(CNS Foodie): East End is recognised for exceptional local food, with Sunday afternoons a traditional time for people to enjoy fried fish. From Bodden Town heading to the Eastern districts there are at least four establishments known for their fish fry, and my father and I stopped at one for some food and bonding.
Eastern Star Fish Fry sits nestled in the corner of the only gas station in East End and with an amazing sea view. The restaurant is set up in a long blue wooden house. Around the corner is a window where you place your order. The menu, well displayed on the floor next to the window, offers mostly seafood options around different kinds of fish, lobster and shrimp.
I decided on the snapper and tried to convince my father to get the wahoo or barracuda, but he was set on the same fish as me. We ordered two regular pan-fried whole snappers ($12 each), one tamarind juice ($2), and corn cake ($2), which was the special dessert of the day. We were asked if we wanted onion over our fish, and my father did. The fish also came with fried breadfruit, though my father was hoping for cassava, and we requested a side of coleslaw. We were given a numbered ticket for our order.
As we waited for our food, we toured the establishment, as there is a panoramic view of the ocean with a dock, which is great for birdwatching. This is a place for people who like the open air, though sometimes the wind can be a bit much for outside dining. There are two bars, one upstairs and another on the sand behind the house. You can eat on the upper deck, or with your feet in the sand and shaded by the concrete support of the bar and a coconut tree.
This is a great place for families and pets, with customers hanging out as they waited for their food.
All orders are served in to-go containers as there is no difference in plating orders for take-away or dining al fresco.
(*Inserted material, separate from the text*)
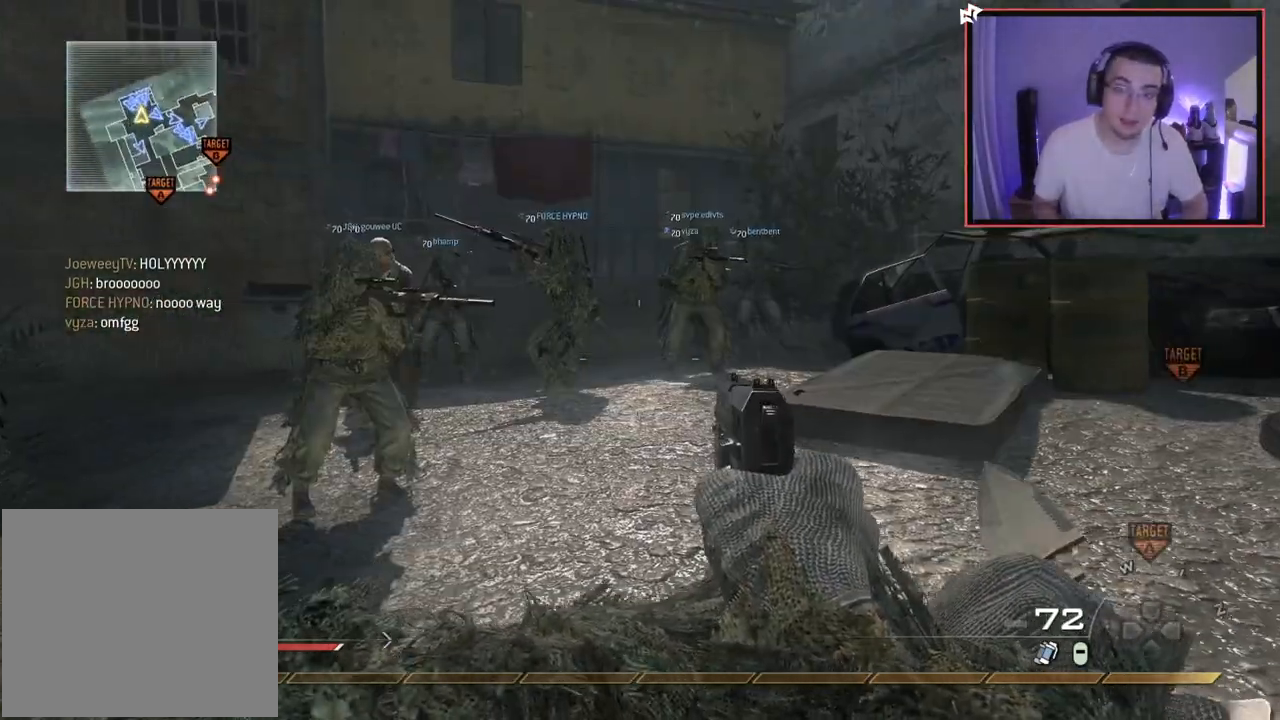
{"buttons": [], "left_stick": "right", "right_stick": "center", "events": [[200, "left_stick", "center"], [467, "left_stick", "right"]]}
A server may carry the food to your table if you are seated but more than likely you will pick up your order at the window once your number is called. I requested tartar sauce to go with the fish, but this turned out to be the store-bought variety as we could see the bottle sitting on the shelf at the ordering window. It would have been nice if they prepared their own unique recipe for the sauce. There is also a shelf where you collect the utensils and a jar full of pickled onion and carrot that you can serve yourself.
We were brought the whole fish with gigantic fritters and one piece of breadfruit. The coleslaw came in a small container but my father’s never arrived. The onion was raw; I prefer it stewed with carrot and vinegar sauce (as in escovitch style). The fish was well seasoned with not too much salt or pepper. It also tasted fresh as if it just came from the ocean, which is always a good sign.
The fritters had a hint of sweetness to them and the outside was golden and crispy, whilst the inside had a nice, thick dough. These are not to be missed. The tamarind juice, however, did not have a strong-enough flavor; I like feeling as if I am eating the fruit. The corn cake was dense and perfect. It was not overbearingly sweet and you could taste the vanilla, nutmeg and cinnamon, and see the small corn pieces within the cake. The top was like a crème brulée, and to top it off it was good value for money as the cake came in a generously cut slice.
My father immensely enjoyed his meal, marvelling at the establishment and the success of the business.
The drawback of the place is the parking, though, as there is no grand paved lot for customers; you either have to park in the adjoining complex lot or off the road in the dirt. Some people also parked at the post office across the street. One factor the owners cannot control is the wind, so you might have to hold on to your plate as the food disappears or it could blow away.
Gratuities aren’t included, but there is a plastic container at the side of the counter for anyone who cares to leave a tip. Overall, this is a great place to relax and enjoy some Cayman-style seafood prepared by locals.